Ozone is a strong oxidant, and its use in aquaculture has been shown to improve water quality and fish health. At present, it is predominantly used in freshwater systems due to the high risk of toxic residual oxidant exposure in brackish water and seawater. Here, we report the effects of ozone on Atlantic salmon (Salmo salar) post-smolts (~100 g), in a brackish water (12 ppt) flow-through system. Salmon were exposed to oxidation reduction potential concentrations of 250 mV (control), 280 mV (low), 350 mV (medium), 425 mV (high) and 500 mV (very high). The physiological impacts of ozone were characterized by blood biochemical profiling, histopathologic examination and gene expression analysis in skin and gills. Fish exposed to 425 mV and higher showed ≥33% cumulative mortality in less than 10 days. No significant mortalities were recorded in the remaining groups. The skin surface quality and the thickness of the dermal and epidermal layers were not significantly affected by the treatments. On the other hand, gill histopathology showed the adverse effects of increasing ozone doses and the changes were more pronounced in the group exposed to 350 mV and higher. Cases of gill damages such as necrosis, lamellar fusion and hypertrophy were prevalent in the high and very high groups. Expression profiling of key biomarkers for mucosal health supported the histology results, showing that gills were significantly more affected by higher ozone doses compared to the skin. Increasing ozone doses triggered anti-oxidative stress and inflammatory responses in the gills, where transcript levels of glutathione reductase, copper/zinc superoxide dismutase, interleukin 1β and interleukin were significantly elevated.

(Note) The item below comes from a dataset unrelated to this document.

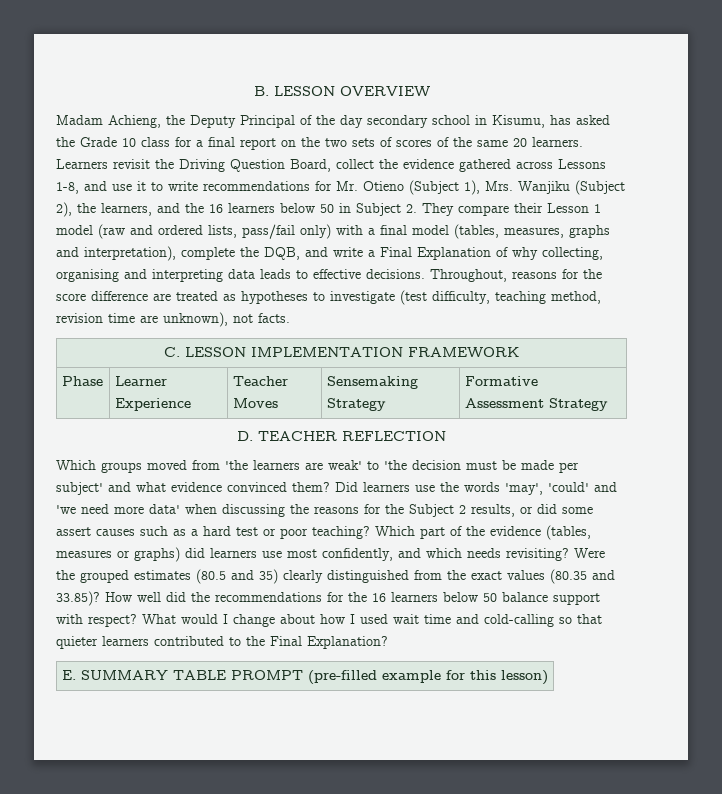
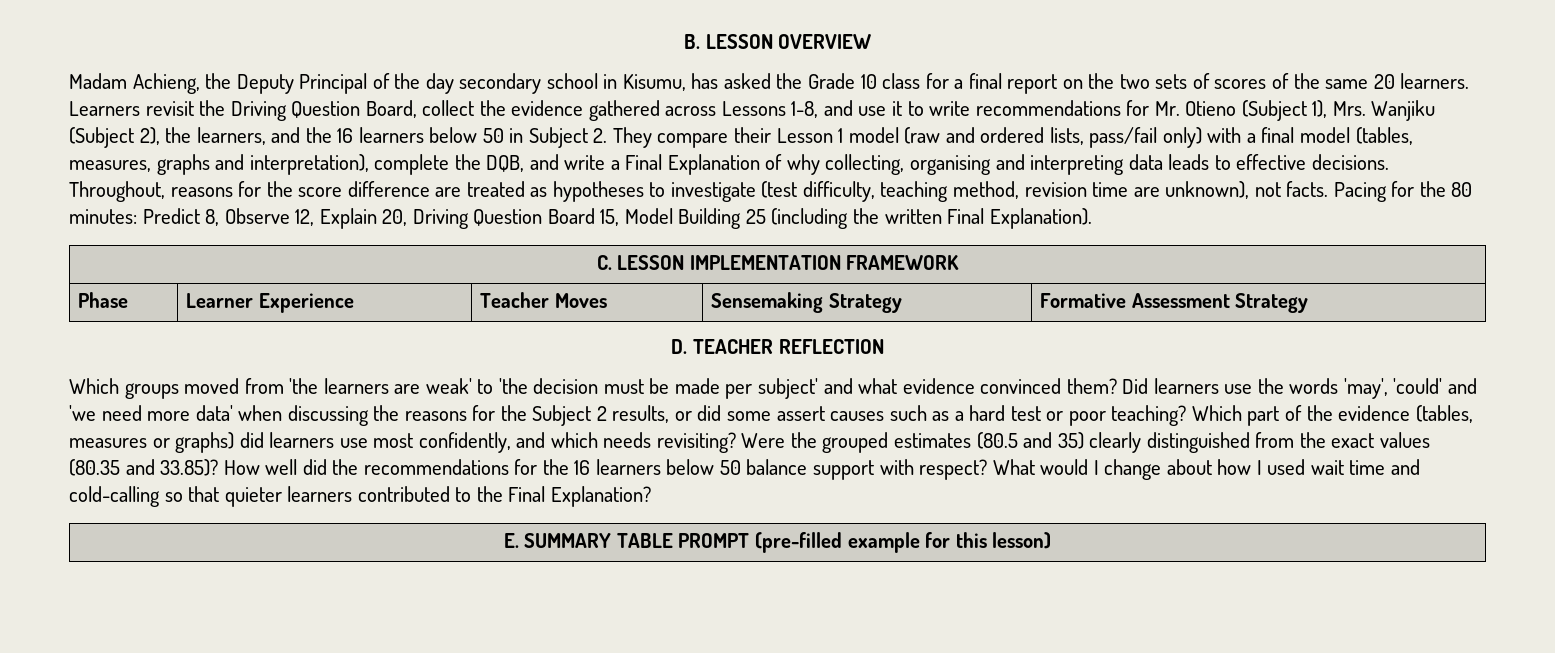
(290, 318) none -> [1333,181,1473,202] [69,208,1092,229] Pacing for the 80 minutes: Predict 8, Observe 12, Explain 20, Driving Question Board 15, Model Building 25 (including the written Final Explanation).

Heat shock protein 70 was significantly upregulated in the skin of fish exposed to 350 mV and higher. Bcl-2 associated x protein was the only gene marker that was significantly upregulated by increasing ozone doses in both mucosal tissues. In conclusion, the study revealed that short-term exposure to ozone at concentrations higher than 350 mV in salmon in brackish water resulted in significant health and welfare consequences, including mortality and gill damages. The results of the study will be valuable in developing water treatment protocols for salmon farming.